* [Textauszug]
* * *
Ob aber eine solche Verständigung unter den heutigen, wie Sie ja wissen, denkbar ungünstigen Wirtschaftsverhältnissen möglich ist, steht nach den bisherigen Erfahrungen sehr dahin.

2. Ich könnte selbst durch einen mir nahestehenden Verlag, z. B. eine meiner mit dem Namen K. F. Koehler verbundenen Konzernfirma (s. die Ihnen gleichzeitig zugehende Firmenbroschüre des Koehler-Volckmar Konzerns), den Weitervertrieb Ihrer von mir erworbenen Werke übernehmen lassen. Hierbei möchte ich es ganz Ihrer Entschliessung überlassen, ob wir uns zunächst bewusst darauf beschränken wollen, lediglich eine Verständigung für den Weitervertrieb der vorhandenen Bestände zu suchen, oder ob Sie etwa den Wunsch haben, sich gleichzeitig auch mit der in Betracht kommenden Verlagsabteilung meines Konzerns darüber zu verständigen, ob und zu welchen Bedingungen diese neue Werke aus Ihrer Feder verlegen wird. Sollten Sie den Wunsch haben, unsere Verhandlungen gleich jetzt auf diesen Fragenkomplex auszudehnen, so würden Sie mich hierzu gegebenenfalls gern bereit finden. Ich betone aber ausdrücklich, dass ich es nicht für erforderlich halte, diese Frage jetzt mit der relativ einfachen Frage des Weitervertriebs der vorhandenen Bestände zu verkoppeln, da ich mehr davon ausgehe, dass sich aus letzterem ein Vertrauensverhältnis zwischen Ihnen und mir entwickeln sollte, aus dem sich dann alles Weitere voraussichtlich von selbst ergeben wird.
* * *
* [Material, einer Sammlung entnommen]
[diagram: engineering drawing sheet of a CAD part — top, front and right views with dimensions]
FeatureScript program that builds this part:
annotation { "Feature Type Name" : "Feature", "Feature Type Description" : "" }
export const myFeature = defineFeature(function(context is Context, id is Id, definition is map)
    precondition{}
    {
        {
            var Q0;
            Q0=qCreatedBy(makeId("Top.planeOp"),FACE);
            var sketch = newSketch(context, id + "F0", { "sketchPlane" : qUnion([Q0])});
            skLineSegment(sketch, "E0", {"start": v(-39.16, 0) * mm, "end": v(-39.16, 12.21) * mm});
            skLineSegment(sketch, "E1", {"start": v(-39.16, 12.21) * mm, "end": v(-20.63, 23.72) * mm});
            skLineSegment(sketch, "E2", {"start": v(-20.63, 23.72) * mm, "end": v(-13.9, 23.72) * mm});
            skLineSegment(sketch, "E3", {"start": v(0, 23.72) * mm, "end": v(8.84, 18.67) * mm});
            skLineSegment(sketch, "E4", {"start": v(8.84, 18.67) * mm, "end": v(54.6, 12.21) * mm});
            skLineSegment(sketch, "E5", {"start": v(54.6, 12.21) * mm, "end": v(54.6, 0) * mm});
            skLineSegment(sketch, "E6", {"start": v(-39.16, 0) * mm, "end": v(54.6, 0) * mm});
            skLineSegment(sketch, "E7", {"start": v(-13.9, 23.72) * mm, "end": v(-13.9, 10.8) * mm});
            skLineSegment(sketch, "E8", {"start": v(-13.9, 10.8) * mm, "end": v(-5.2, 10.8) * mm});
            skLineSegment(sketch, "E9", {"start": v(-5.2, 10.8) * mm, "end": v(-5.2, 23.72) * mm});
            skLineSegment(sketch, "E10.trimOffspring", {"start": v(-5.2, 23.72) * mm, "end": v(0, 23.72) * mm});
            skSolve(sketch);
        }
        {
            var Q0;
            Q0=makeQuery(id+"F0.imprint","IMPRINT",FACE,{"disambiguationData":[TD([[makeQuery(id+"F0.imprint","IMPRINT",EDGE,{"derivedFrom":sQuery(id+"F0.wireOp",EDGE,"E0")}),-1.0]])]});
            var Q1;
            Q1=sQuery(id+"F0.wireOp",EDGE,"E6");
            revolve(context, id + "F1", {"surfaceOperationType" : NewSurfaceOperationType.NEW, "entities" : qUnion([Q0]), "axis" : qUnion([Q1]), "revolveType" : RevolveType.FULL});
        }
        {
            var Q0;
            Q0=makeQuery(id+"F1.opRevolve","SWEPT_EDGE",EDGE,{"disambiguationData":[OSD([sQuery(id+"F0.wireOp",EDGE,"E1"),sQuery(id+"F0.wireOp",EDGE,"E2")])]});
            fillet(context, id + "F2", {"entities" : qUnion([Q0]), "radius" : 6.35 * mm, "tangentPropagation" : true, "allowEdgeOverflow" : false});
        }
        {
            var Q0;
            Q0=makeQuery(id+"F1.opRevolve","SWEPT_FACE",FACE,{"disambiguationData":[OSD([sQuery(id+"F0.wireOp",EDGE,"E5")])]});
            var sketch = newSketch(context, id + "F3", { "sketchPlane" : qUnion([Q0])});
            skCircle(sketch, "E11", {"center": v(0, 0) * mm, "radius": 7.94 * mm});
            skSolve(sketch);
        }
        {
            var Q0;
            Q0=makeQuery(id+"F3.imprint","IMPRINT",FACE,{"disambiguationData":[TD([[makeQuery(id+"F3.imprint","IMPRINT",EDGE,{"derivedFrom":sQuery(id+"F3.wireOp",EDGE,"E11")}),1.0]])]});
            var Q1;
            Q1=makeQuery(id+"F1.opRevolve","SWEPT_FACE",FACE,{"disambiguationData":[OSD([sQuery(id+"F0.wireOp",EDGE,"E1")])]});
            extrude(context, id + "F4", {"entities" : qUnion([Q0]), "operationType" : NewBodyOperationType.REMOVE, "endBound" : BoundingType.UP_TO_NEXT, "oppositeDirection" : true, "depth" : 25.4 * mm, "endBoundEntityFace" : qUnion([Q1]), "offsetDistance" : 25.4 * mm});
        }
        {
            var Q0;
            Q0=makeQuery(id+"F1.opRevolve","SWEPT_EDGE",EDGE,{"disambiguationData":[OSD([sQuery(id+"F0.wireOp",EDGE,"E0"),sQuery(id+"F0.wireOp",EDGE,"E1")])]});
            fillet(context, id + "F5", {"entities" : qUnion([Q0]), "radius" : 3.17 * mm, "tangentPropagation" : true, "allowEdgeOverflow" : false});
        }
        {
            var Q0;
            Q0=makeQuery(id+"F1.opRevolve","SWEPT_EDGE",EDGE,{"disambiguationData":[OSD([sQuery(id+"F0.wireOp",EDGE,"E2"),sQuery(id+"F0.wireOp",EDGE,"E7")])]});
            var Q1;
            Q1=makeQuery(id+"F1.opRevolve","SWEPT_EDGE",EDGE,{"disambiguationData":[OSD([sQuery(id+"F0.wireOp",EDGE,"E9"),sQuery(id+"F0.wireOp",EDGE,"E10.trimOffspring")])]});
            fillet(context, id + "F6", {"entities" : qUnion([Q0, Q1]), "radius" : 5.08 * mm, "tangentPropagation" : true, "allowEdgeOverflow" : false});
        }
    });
* * *
* [Aufgabenstellung]
1 – Schreiben Sie aus dem Textauszug den Abschnitt zwischen „Ob aber eine“ und „Erfahrungen sehr dahin.“, beide Stellen eingeschlossen, wortgetreu ab.
2 – Fassen Sie den Absatz des Textauszugs, der mit „Ich könnte selbst durch einen mir nahestehenden Verlag“ beginnt, als kurze Liste zusammen, ohne seine wesentlichen Aussagen zu verlieren.
3 – Beantworten Sie anhand des Textauszugs die folgenden Fragen:
(a) Wie werden die heutigen Wirtschaftsverhältnisse bezeichnet?
(b) Welche Broschüre geht dem Empfänger gleichzeitig zu?
(c) Was sollte sich aus dem Weitervertrieb der vorhandenen Bestände entwickeln?

* [Lösungen nacheinander]
1 –
Ob aber eine solche Verständigung unter den heutigen, wie Sie ja wissen, denkbar ungünstigen Wirtschaftsverhältnissen möglich ist, steht nach den bisherigen Erfahrungen sehr dahin.

2 –
- Angeboten wird, den Weitervertrieb der erworbenen Werke einem nahestehenden Verlag zu übertragen, etwa einer mit dem Namen K. F. Koehler verbundenen Konzernfirma.
- Der Empfänger soll entscheiden, ob man sich zunächst nur über den Weitervertrieb der vorhandenen Bestände verständigt. Alternativ kann er gleichzeitig mit der zuständigen Verlagsabteilung des Konzerns klären, ob und zu welchen Bedingungen neue Werke von ihm verlegt werden.
- Eine sofortige Ausweitung der Verhandlungen auf diese Frage wird gegebenenfalls gern zugestanden.
- Eine Verkopplung beider Fragen gilt jedoch nicht als erforderlich. Aus dem Weitervertrieb soll sich ein Vertrauensverhältnis entwickeln, aus dem sich alles Weitere voraussichtlich von selbst ergibt.

3 –
(a) Sie werden als denkbar ungünstig bezeichnet.
(b) Es ist die Firmenbroschüre des Koehler-Volckmar Konzerns.
(c) Es sollte sich ein Vertrauensverhältnis zwischen den beiden Briefpartnern entwickeln.